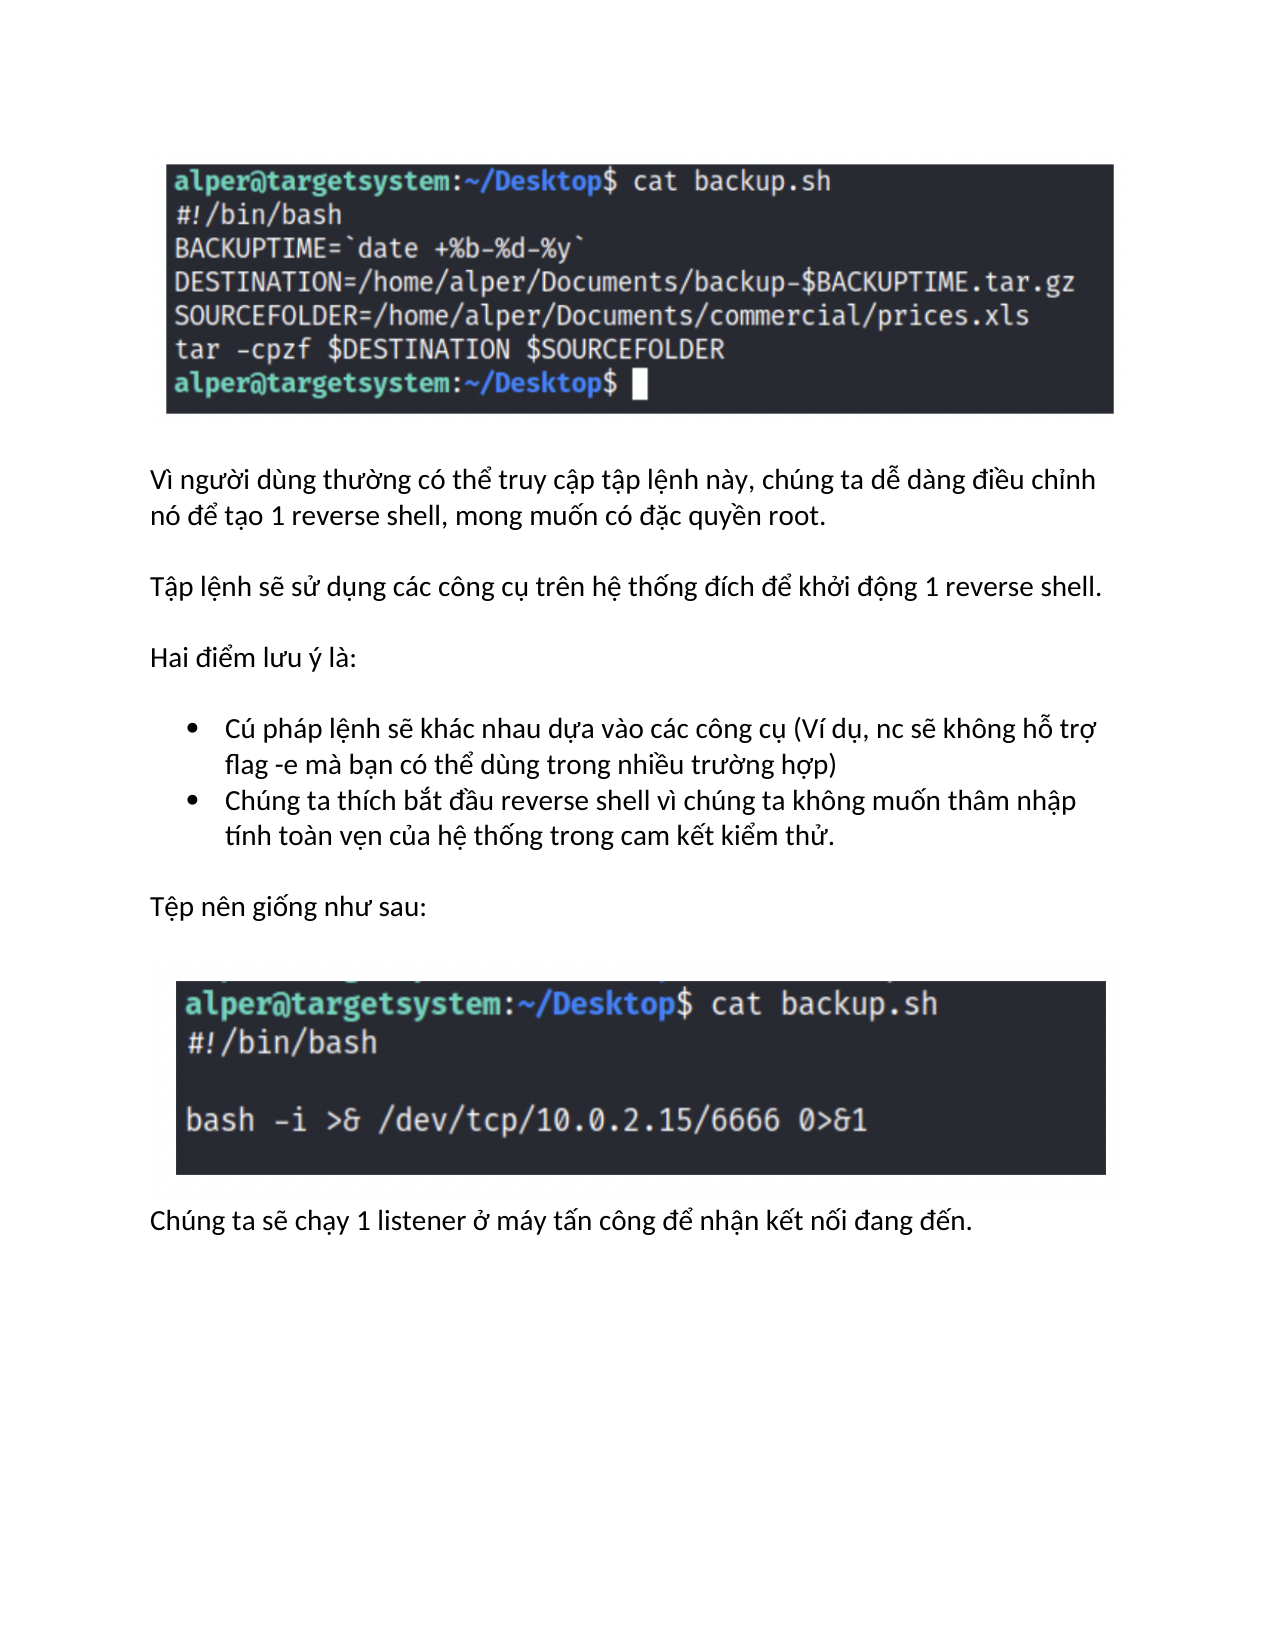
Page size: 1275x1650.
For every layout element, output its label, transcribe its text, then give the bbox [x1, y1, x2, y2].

picture [150, 959, 1125, 1202]
list Cú pháp lệnh sẽ khác nhau dựa vào các công cụ (Ví dụ, nc sẽ không hỗ trợ flag -e mà bạn có thể dùng trong nhiều trường hợp) [187, 710, 1125, 782]
text Chúng ta sẽ chạy 1 listener ở máy tấn công để nhận kết nối đang đến. [150, 1202, 1125, 1238]
text Hai điểm lưu ý là: [150, 639, 1125, 675]
picture [150, 150, 1125, 426]
list Chúng ta thích bắt đầu reverse shell vì chúng ta không muốn thâm nhập tính toàn vẹn của hệ thống trong cam kết kiểm thử. [187, 782, 1125, 853]
text Vì người dùng thường có thể truy cập tập lệnh này, chúng ta dễ dàng điều chỉnh nó để tạo 1 reverse shell, mong muốn có đặc quyền root. [150, 461, 1125, 532]
text Tệp nên giống như sau: [150, 888, 1125, 924]
text Tập lệnh sẽ sử dụng các công cụ trên hệ thống đích để khởi động 1 reverse shell. [150, 568, 1125, 603]
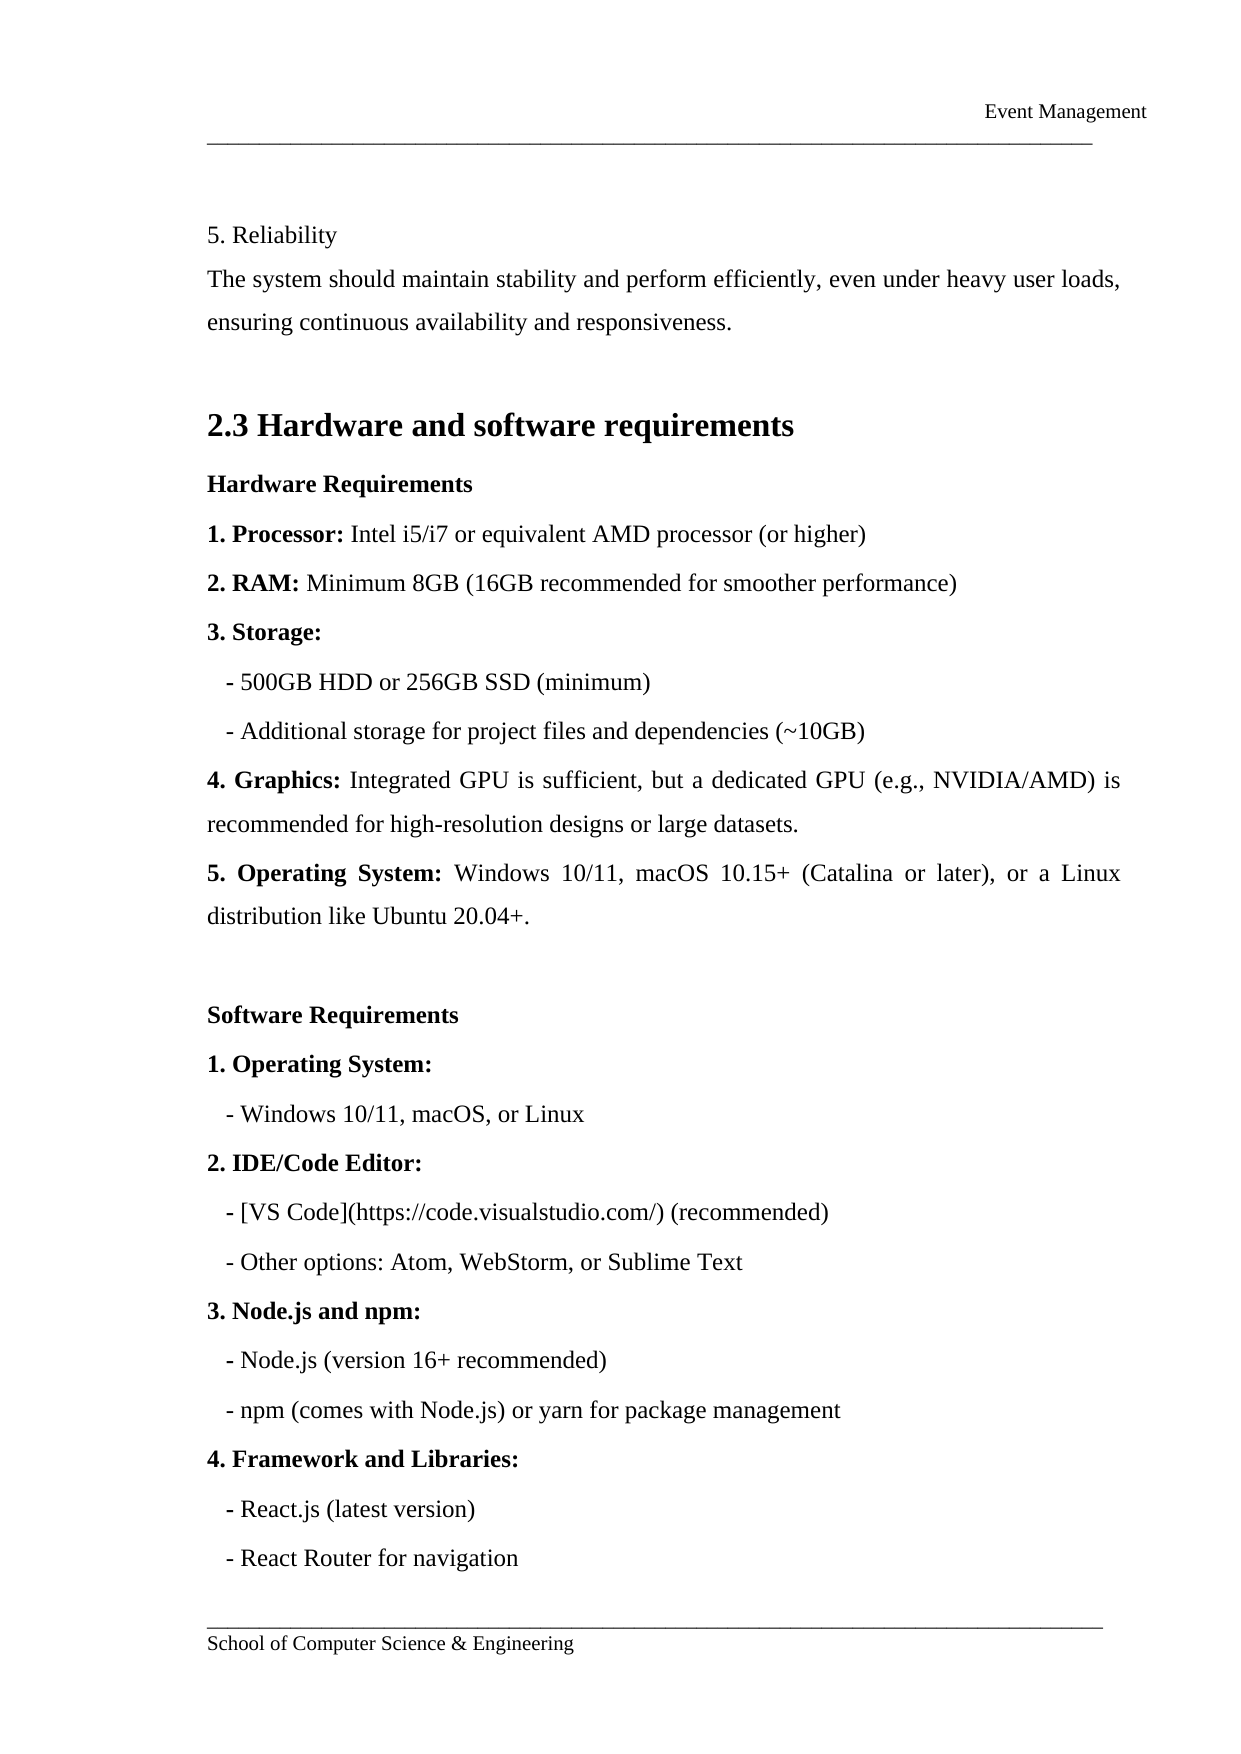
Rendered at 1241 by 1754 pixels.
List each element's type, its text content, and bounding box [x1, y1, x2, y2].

- Instruction:
Leave every image out when you return the material above word for word.

- Problem solution:
Page size: 1275x1650.
For every layout element, output its label, transcribe its text, then give the bbox [x1, y1, x2, y2].

picture [150, 959, 1125, 1202]
list Cú pháp lệnh sẽ khác nhau dựa vào các công cụ (Ví dụ, nc sẽ không hỗ trợ flag -e mà bạn có thể dùng trong nhiều trường hợp) [187, 710, 1125, 782]
text Chúng ta sẽ chạy 1 listener ở máy tấn công để nhận kết nối đang đến. [150, 1202, 1125, 1238]
text Hai điểm lưu ý là: [150, 639, 1125, 675]
picture [150, 150, 1125, 426]
list Chúng ta thích bắt đầu reverse shell vì chúng ta không muốn thâm nhập tính toàn vẹn của hệ thống trong cam kết kiểm thử. [187, 782, 1125, 853]
text Vì người dùng thường có thể truy cập tập lệnh này, chúng ta dễ dàng điều chỉnh nó để tạo 1 reverse shell, mong muốn có đặc quyền root. [150, 461, 1125, 532]
text Tệp nên giống như sau: [150, 888, 1125, 924]
text Tập lệnh sẽ sử dụng các công cụ trên hệ thống đích để khởi động 1 reverse shell. [150, 568, 1125, 603]
Rendered at 1241 by 1754 pixels.
List each element's type, its text content, and bounding box [x1, y1, x2, y2].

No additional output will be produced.